§ **Text excerpt**
Archive for the ‘Endangered Species’ Category

NJ's Endangered and Non-game Species Conservation Act

Written by Mike Pisauro on October 18th, 2009 in Endangered Species | No Comments »

Recently, a builders association petitioned New Jersey Department of Environmental Protection to remove the northern pine snake from the threatened species list under NJ Threatened and Non-game Species Conservation Act.  Hopefully, in the future, I will look at the actual merits of the petition, but I wanted to take this chance to explain NJ’s endangered species act equivalent.

NJ enacted the Endangered and Non-game Species Conservation Act (ENSCA) in 1972 prior to the Federal Government’s enactment of the Endangered Species Act.  Some people say that the Federal government modeled their act after New Jerseys.  NJ’s ENSCA act can be found at NJSA 23:2A-1.  The State in enacted the law set forth the policy of the law:

a.         That it is the policy of this State to manage all forms of wildlife to insure their continued participation in the ecosystem.

b.         That species or subspecies of wildlife indigenous to the State which may be found to be endangered should be accorded special protection in order to maintain and to the extent possible enhance their numbers; and

c.         That the State should assist in the protection of species or subspecies of wildlife which are deemed to be endangered elsewhere by regulating the taking, possession, transportation, exportation, processing, sale or offer for sale or shipment within this State of species or subspecies of wildlife including those on any Federal endangered species list.

§ **Material shown**
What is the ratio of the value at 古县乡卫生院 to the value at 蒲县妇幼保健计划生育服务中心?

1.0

...

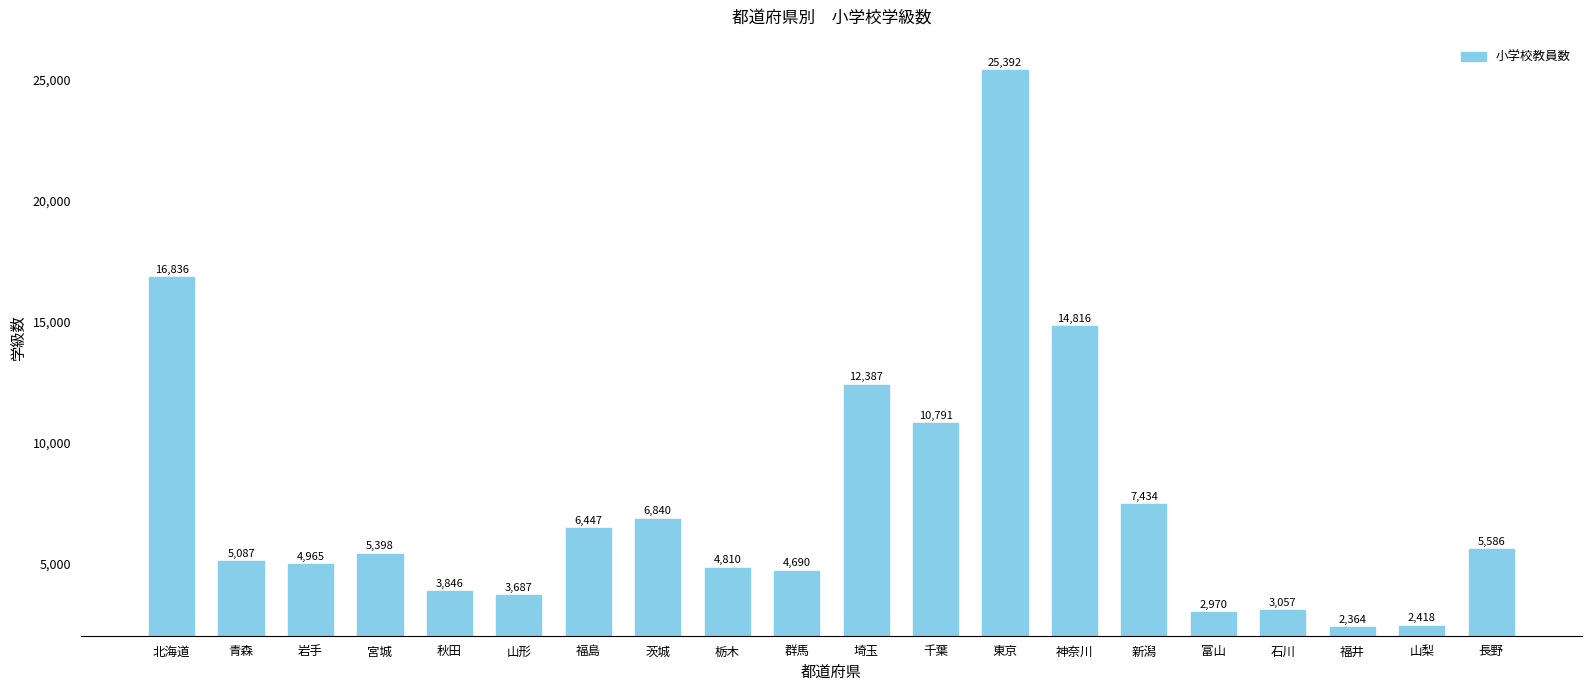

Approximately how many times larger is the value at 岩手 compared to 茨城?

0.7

§ **Exercise prompt**
According to the post on New Jersey's endangered species law, why should indigenous species found to be endangered receive special protection? Answer in one to three sentences.

§ **Result of this exercise**
They should receive special protection in order to maintain their numbers and, to the extent possible, enhance them.